◆ **COMPITO ASSEGNATO 1**: Riporta tali e quali le righe delle voci a partire da quella che contiene "chromium tantalum alloy），" fino all'ultima riga delle voci, entrambe incluse.

◆ **BRANO SCELTO**:
....
Inoltre, secondo lui, si tratterebbe di “un processo alla politica” e avrebbe la coscienza a posto.

Nelle stesse settimane, a Venezia, il sindaco Luigi Brugnaro, indagato nell’ambito dell’inchiesta sulle presunte attività corruttive a Ca’ Farsetti, convoca un consiglio comunale straordinario per dire che “non ha fatto niente di male e che non intende dimettersi”.

Sono solo alcune, le più recenti e nemmeno le più eclatanti, inchieste che riguardano da anni la politica e, in particolare, il rapporto perverso tra gestione politica amministrativa e sistema economico.

La fine del finanziamento pubblico alla politica

Al di là del merito, visto il reiterarsi dei casi di corruzione politica in Italia, che non ha pari in nessun Paese occidentale, una prima riflessione andrebbe fatta sul finanziamento pubblico della politica che, qualche anno fa, è stato abolito per lasciare che il finanziamento ai partiti avvenisse sotto forma di elargizioni private. Il che non ha fatto altro che rendere, in parte, visibile quello che da sempre avveniva in modo occulto, senza per questo, ridurre o evitare, tuttavia, la collusione tra affari e politica. Inoltre, la fine del finanziamento pubblico ha determinato una pioggia di finanziamenti per i partiti di governo o, comunque, in grado di aspirare al governo per interessi rappresentati, penalizzando quei partiti che sono più interessati a rappresentare i bisogni sociali e ambientali e che sono all’opposizione senza alle spalle alcuna grande impresa for profit.

Ora, è evidente che un partito, o gli esponenti politici, in particolare, se con ruoli e funzioni di amministrazione, non possono non essere influenzati da quelle imprese che finanziano le campagne elettorali dei candidati, o il partito stesso, per quanto, questi finanziamenti, almeno parzialmente, possano essere resi pubblici.
....
◆ **Dati estratti da una raccolta**:
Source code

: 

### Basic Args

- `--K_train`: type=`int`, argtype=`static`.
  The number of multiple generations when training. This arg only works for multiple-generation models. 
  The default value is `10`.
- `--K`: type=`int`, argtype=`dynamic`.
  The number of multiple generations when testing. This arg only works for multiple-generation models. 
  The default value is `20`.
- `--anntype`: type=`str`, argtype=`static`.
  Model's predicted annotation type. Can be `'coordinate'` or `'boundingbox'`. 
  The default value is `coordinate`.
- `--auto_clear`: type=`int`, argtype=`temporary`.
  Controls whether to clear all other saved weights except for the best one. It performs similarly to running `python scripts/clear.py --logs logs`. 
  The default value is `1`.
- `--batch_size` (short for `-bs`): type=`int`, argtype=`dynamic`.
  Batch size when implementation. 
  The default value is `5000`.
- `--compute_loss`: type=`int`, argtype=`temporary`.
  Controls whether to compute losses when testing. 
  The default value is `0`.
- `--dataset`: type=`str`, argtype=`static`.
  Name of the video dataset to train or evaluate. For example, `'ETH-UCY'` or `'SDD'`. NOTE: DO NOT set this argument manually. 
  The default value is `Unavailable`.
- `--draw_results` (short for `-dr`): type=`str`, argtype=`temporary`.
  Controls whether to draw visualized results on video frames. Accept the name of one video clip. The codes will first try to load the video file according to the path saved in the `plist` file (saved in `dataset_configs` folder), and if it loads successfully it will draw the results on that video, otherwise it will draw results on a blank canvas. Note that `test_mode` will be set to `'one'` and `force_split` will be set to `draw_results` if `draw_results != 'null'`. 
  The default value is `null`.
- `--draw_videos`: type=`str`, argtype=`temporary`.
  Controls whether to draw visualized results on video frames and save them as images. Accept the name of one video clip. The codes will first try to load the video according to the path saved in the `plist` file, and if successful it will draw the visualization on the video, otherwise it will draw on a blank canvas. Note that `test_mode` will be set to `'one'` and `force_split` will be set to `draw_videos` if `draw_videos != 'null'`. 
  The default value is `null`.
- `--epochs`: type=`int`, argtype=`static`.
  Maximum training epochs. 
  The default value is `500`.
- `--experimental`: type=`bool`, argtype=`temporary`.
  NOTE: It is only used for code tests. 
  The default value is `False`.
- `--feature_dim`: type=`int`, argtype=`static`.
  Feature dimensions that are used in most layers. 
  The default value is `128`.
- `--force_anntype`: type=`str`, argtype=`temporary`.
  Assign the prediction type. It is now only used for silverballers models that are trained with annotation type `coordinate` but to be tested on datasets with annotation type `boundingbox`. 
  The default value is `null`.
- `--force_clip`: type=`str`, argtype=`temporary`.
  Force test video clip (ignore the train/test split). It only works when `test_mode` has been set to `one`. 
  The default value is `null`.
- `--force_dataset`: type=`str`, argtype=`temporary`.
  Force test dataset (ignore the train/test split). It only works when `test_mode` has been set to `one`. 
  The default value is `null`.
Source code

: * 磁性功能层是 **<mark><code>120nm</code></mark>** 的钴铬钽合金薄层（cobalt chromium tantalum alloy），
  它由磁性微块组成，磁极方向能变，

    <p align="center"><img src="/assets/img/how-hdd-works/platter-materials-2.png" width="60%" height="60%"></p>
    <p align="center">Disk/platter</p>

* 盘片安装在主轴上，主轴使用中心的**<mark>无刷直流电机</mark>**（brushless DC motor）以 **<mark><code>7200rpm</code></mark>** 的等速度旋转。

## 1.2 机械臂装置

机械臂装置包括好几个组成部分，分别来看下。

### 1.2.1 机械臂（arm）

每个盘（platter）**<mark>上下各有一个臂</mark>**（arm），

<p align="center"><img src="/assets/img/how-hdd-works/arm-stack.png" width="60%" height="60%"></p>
....
◆ **COMPITO ASSEGNATO 2**: Prosegui il brano sulla corruzione politica e sul finanziamento dei partiti dopo l'ultima frase riportata.

◆ **SPAZIO RISPOSTA 1**:
: * 磁性功能层是 **<mark><code>120nm</code></mark>** 的钴铬钽合金薄层（cobalt chromium tantalum alloy），
  它由磁性微块组成，磁极方向能变，

    <p align="center"><img src="/assets/img/how-hdd-works/platter-materials-2.png" width="60%" height="60%"></p>
    <p align="center">Disk/platter</p>

* 盘片安装在主轴上，主轴使用中心的**<mark>无刷直流电机</mark>**（brushless DC motor）以 **<mark><code>7200rpm</code></mark>** 的等速度旋转。

## 1.2 机械臂装置

机械臂装置包括好几个组成部分，分别来看下。

### 1.2.1 机械臂（arm）

每个盘（platter）**<mark>上下各有一个臂</mark>**（arm），

<p align="center"><img src="/assets/img/how-hdd-works/arm-stack.png" width="60%" height="60%"></p>

◆ **SPAZIO RISPOSTA 2**:
La politica ridotta a gestire ciò che rimane

Una seconda riflessione andrebbe fatta sul decadimento della politica che non detiene più alcun ruolo di indirizzo, ma che è ridotta a mera gestione dell’esistente, sia a livello nazionale, per il parallelo decadimento degli Stati e la loro perdita di sovranità, sia a livello locale, per il corto circuito con il capitale privato e i ceti produttivi, e con i condizionamenti inevitabili di cui sopra.

A questo scadimento del ruolo della politica, tuttavia, non corrisponde una perdita di privilegi che sono, al contrario, conservati e anzi aumentati. Da cui, la percezione di una classe politica parassitaria, associata ormai a casta e, quindi, considerata del tutto arbitraria e illegittima. Tanto più che, in assenza di una prospettiva programmatica e di visione, la politica è costretta sempre più, a una attività clientelare e di scambio, che va dalle richieste di assunzione alla concessione di licenze edilizie, dalla semplificazione degli appalti agli accordi di programma in margine ai piani regolatori.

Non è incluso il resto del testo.